Within this assignment you can participate in the TPM034A Competition for getting up to 0.5 bonus point in grading. Please read the details about this [here](/Assignments/assignment_01/competition/competition.md).

### **Submission**
- The deadline for this assignment is **Monday, November 25th, 2024 at 9:00 am** 
- Use **Python 3.11**
- You have to submit your work in zip file with the ipynb **(fully executed)** into Brightspace.

In [2]:
import geopandas as gpd
import os
from pathlib import Path
from sklearn.preprocessing import MinMaxScaler
from sklearn.model_selection import train_test_split, GridSearchCV
from sklearn.linear_model import LinearRegression
from sklearn.neural_network import MLPRegressor
from sklearn.metrics import mean_squared_error, r2_score
import numpy as np
import pandas as pd
import matplotlib.pyplot as plt
import seaborn as sns
import pickle

pd.set_option('display.max_columns', None)

### 1. Data inspection: Load the dataset and make a first inspection
#### 1.1 Distribution of cycling speed:

#### 1.1.1 Visualize the statistical distribution of cycling speed per street segment

#### 1.1.2 Plot its spatial distribution on a map. Do the data make sense?

#### 1.2 Number of observation per street

#### 1.2.1 Plot the distribution of number of observations per street

#### 2.1.2 How many street segments have two or less observations? Why is it a problem?

### 2. Training multiple linear regression model

#### 2.1 Selecting relevant columns: Which columns should you keep in your analysis? Why?

#### 2.2 One-hot encoding: Which variables would you need to encode and why? (provide a list)

#### 2.3 Split the data into a training and test set.

#### 2.4 Train your first model:

#### 2.5 Plot the predicted speed on the test set against the true speed. Is there a speed region where the prediction are better/poorer?

#### 2.6 Print the coefficient of the regression. Which features contribute to faster speed? Does that make sense?

### 3 Train a more advanced model: MLP
hint: 
- When feeding tabular data to sklearn use a pandas dataframe instead of a numpy array 
- It allows sklearn to control for the order of the columns
- It will be useful later in the assignment

#### 3.1 Scaling numerical features

#### 3.2 Hyperparameter tuning: Design a grid search over the following hyperparameter space:
 - hidden_layer_sizes: [(18),(10,10,10,10,10),(18,10)]
 - learning_rate_init: [1e-2,1e-3,1e-5]
 - alpha: [1,0.1]

Fixed hyperparameters:
 - activation = 'relu'
 - solver = 'adam'
 - batch_size = 50
 - max_iter = 2000
 - random_state = 42
 
 Parameter for the grid search:
 - cv = 5
 - scoring = 'r2'
 - random_state = 42

#### 3.3 Train the model with the best parameters and evaluate the performance on the test set, using the R2.

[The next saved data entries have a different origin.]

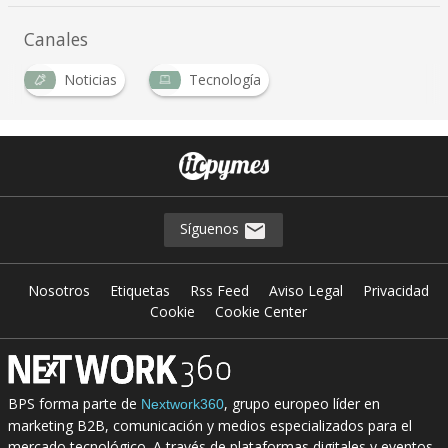
Canales
Noticias
Tecnología
Síguenos
Nosotros
Etiquetas
Rss Feed
Aviso Legal
Privacidad
Cookie
Cookie Center
BPS forma parte de
, grupo europeo líder en
Nextwork360
marketing B2B, comunicación y medios especializados para el
mercado tecnológico. A través de plataformas digitales y eventos,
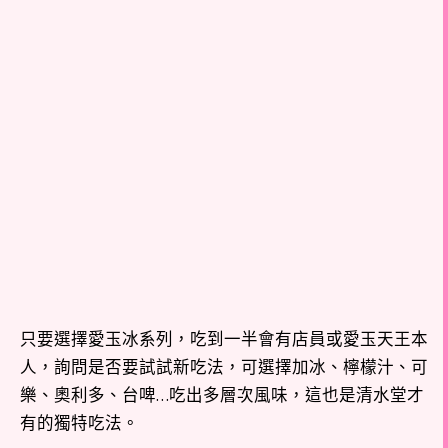
只要選擇愛玉冰系列，吃到一半會有店員或愛玉天王本
人，詢問是否要試試新吃法，可選擇加冰、檸檬汁、可
樂、奧利多、台啤…吃出多層次風味，這也是清水堂才
有的獨特吃法。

#### 3.4 Plot the predicted speed on the test set against the true speed. Is there a speed region where the prediction are better/poorer?

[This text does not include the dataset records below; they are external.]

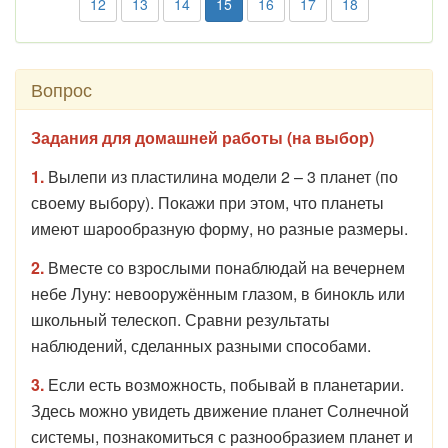
12
13
14
15
16
17
18
Вопрос
Задания для домашней работы (на выбор)
1.
Вылепи из пластилина модели 2 – 3 планет (по
своему выбору). Покажи при этом, что планеты
имеют шарообразную форму, но разные размеры.
2.
Вместе со взрослыми понаблюдай на вечернем
небе Луну: невооружённым глазом, в бинокль или
школьный телескоп. Сравни результаты
наблюдений, сделанных разными способами.
3.
Если есть возможность, побывай в планетарии.
Здесь можно увидеть движение планет Солнечной
системы, познакомиться с разнообразием планет и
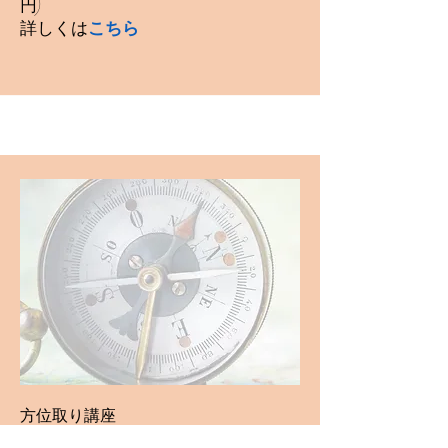
円)
詳しくは
こちら
方位取り講座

### 4. Out-of-sample validation
The company hiring you finds your result for the models suspiciously good, they decided to collect more data in another neighborhood to check its performance.<br>
Performance could change drastically

#### 4.1. Measure the generalisation performance of the MLP model on the hold-out sample data.
 - Make sure that the test data have the same columns as the original data in the same order: hint use a pandas dataframe instead of a numpy array (it allows sklearn to control for the order of the columns)
 - Apply the same preprocessing as the original data

### 4.1.1 Measure the performance

#### 4.1.2 Plot the model's prediction against the true speed. Comment on the model's prediction behavior.

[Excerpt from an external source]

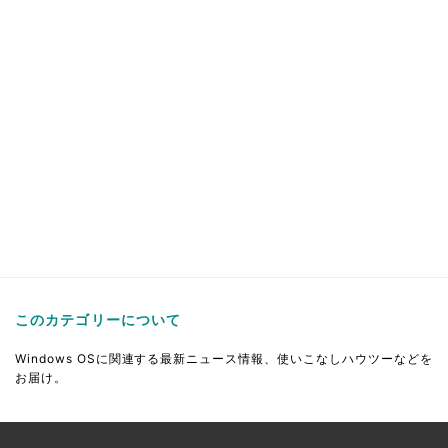
このカテゴリーについて
Windows OSに関連する最新ニュース情報、使いこなしハウツーなどを
お届け。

#### 4.2.1 Measure the generalisation performance of the regression model on the hold-out sample data

#### 4.2.2 Plot the model's prediction against the true speed. Comment on the model's prediction behavior.

#### 4.3 Interpretation of the results:

#### 4.3.1 Do you observe a decrease in the performance? If so, what is the cause?

#### 4.3.2 Which of the two models performs better? Why?